Luke: Far too early for “dire.” But I think there’s a possible death spiral scenario emerging. I know this all too well, because it’s what happened to the European team in 2016 and 2021: Your best players experience a poorly-timed lull in form. Other players lock up spots based on good play three months before the tournament’s first shot. Captain’s picks go to players based on their past record, with faith they’ll come good when the time comes. I’m not saying it’s going to happen. We’re too far out to that. All I’m saying is that you could see it happening.

Joel: No. There’s still runway for these guys to takeoff, and if they don’t, the U.S. team has a number of viable options for a captain’s pick. There’s an argument to be made that Finau might already be out. I think a weirder situation is, what happens if Finau defends his title at the 3M Open? He would have five wins in just over a calendar year, and yet those wins mostly came against weak fields while he hasn’t finished inside the top 25 in a major for the past two years.

Shane: I’m with you fellers, with one caveat: It is a massive, massive deal to me that Justin Thomas could either miss the team or be so bad that he can’t effectively contribute. I watched this guy carry the U.S. in the Melbourne Presidents Cup, play like a baller in the otherwise nightmarish Paris Ryder Cup, and generally just thrive in these team events.
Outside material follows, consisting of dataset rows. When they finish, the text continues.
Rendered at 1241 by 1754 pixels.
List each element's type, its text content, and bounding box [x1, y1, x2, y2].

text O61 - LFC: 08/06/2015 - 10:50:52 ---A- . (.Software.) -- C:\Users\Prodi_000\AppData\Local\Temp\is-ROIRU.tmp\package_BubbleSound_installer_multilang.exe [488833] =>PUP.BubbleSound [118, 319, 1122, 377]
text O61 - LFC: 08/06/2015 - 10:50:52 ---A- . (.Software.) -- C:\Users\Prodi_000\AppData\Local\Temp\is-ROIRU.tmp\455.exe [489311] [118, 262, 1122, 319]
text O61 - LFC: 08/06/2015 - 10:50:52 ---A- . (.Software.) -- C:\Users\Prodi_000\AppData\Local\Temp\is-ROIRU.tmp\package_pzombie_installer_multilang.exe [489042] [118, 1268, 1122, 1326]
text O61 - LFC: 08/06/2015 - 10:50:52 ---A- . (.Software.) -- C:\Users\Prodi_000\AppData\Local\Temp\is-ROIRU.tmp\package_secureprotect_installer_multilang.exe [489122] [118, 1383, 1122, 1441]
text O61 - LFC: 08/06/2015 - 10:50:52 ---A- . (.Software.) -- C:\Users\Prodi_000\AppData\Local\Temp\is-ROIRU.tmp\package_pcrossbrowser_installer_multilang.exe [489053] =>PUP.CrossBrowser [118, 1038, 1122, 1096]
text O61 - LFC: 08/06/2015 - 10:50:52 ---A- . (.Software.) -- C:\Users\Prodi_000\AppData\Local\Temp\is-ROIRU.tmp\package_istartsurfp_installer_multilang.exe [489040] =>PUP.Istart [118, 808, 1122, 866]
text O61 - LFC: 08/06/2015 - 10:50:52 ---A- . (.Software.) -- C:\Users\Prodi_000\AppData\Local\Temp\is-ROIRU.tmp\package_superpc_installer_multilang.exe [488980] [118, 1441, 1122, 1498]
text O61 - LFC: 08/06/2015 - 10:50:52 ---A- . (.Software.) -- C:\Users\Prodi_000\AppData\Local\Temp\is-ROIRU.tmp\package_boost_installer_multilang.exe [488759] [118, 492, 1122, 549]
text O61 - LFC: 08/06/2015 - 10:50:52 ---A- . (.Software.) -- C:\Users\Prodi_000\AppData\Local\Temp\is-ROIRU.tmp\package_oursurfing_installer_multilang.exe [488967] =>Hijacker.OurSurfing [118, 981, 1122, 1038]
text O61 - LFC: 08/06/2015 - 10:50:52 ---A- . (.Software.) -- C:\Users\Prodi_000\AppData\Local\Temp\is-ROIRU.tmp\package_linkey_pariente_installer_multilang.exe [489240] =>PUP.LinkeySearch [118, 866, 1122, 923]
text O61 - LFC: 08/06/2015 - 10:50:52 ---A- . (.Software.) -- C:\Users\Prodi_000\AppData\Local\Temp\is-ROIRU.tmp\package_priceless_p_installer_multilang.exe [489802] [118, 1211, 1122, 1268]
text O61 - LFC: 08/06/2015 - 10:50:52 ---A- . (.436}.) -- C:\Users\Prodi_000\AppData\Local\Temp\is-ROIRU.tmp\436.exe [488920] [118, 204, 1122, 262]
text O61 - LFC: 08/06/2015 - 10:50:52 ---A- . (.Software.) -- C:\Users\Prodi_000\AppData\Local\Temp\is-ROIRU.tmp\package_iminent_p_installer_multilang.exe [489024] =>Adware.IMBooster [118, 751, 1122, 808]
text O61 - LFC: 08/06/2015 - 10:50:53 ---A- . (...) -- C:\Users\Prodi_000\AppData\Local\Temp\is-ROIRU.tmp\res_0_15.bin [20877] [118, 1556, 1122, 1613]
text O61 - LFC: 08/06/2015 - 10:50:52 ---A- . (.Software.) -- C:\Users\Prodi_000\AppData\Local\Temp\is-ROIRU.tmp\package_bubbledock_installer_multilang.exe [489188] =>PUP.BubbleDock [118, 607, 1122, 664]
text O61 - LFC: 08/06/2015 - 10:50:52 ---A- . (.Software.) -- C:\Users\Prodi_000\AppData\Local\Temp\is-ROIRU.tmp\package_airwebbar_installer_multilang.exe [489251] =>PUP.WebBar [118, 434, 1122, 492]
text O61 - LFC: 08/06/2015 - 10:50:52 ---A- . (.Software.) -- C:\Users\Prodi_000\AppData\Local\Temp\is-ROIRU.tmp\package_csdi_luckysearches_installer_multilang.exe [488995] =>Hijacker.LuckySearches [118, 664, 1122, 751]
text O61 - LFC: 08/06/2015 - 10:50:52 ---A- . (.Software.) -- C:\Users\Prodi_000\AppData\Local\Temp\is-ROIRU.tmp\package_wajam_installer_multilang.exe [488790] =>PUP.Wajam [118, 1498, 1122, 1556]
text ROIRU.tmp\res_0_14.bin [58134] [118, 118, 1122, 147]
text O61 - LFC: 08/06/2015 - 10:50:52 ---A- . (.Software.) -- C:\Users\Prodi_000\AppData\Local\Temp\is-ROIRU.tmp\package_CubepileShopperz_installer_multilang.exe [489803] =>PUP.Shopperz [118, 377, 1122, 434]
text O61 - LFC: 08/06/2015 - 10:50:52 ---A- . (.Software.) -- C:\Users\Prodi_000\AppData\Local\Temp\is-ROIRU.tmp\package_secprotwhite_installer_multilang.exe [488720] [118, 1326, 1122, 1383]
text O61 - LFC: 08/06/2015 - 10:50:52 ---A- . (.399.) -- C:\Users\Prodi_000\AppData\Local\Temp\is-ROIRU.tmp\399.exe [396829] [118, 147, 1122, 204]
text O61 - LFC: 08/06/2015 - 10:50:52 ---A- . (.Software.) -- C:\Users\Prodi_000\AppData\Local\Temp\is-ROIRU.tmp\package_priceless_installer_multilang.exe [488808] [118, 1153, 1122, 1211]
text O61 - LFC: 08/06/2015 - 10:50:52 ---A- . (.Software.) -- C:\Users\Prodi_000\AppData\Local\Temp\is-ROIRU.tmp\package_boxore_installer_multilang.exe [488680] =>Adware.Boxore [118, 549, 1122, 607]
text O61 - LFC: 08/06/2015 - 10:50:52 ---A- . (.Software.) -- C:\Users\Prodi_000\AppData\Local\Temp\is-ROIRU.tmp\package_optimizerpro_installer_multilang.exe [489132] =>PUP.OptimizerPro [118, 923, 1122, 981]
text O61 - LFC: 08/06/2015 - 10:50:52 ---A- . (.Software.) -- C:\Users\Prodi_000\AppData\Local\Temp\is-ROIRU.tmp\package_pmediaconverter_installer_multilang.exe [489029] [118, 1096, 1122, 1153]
I don’t think it’s a death sentence to lose him, but it’s bad.

Question 3: Looking at the current standings, are there any players close to automatic qualification who you’d leave off either team?

Shane: On the American side, Keegan Bradley, but he’s pretty far down now at No. 10. I just don’t see what he brings to the table that you can’t get more of, and better, from guys below him like Fowler, Burns, hell, even Denny McCarthy.

Luke: On the U.S. side, I’d skip over Keegan Bradley unless he tears up the playoffs. Cameron Young still has some work left to do, too. He’s been turning it around, but you really want your potential rookies playing well. On the European side, I’m not as sold on Adrian Meronk as so many of my fellow Europeans seem to be. I can obviously see the appeal, but so many European fans consider him a lock for a pick. We’re placing a lot of stock in his Italian Open performances, but zoom out on his form and he tends to run very hot-and-cold. Maybe very good for match play, but not necessarily one you can bank on.

Joel: I suppose Yannik Paul, currently in fourth on the European points list (the top three qualify). Paul is outside the world top 100, and the events he’s played well in had less-than-stellar fields.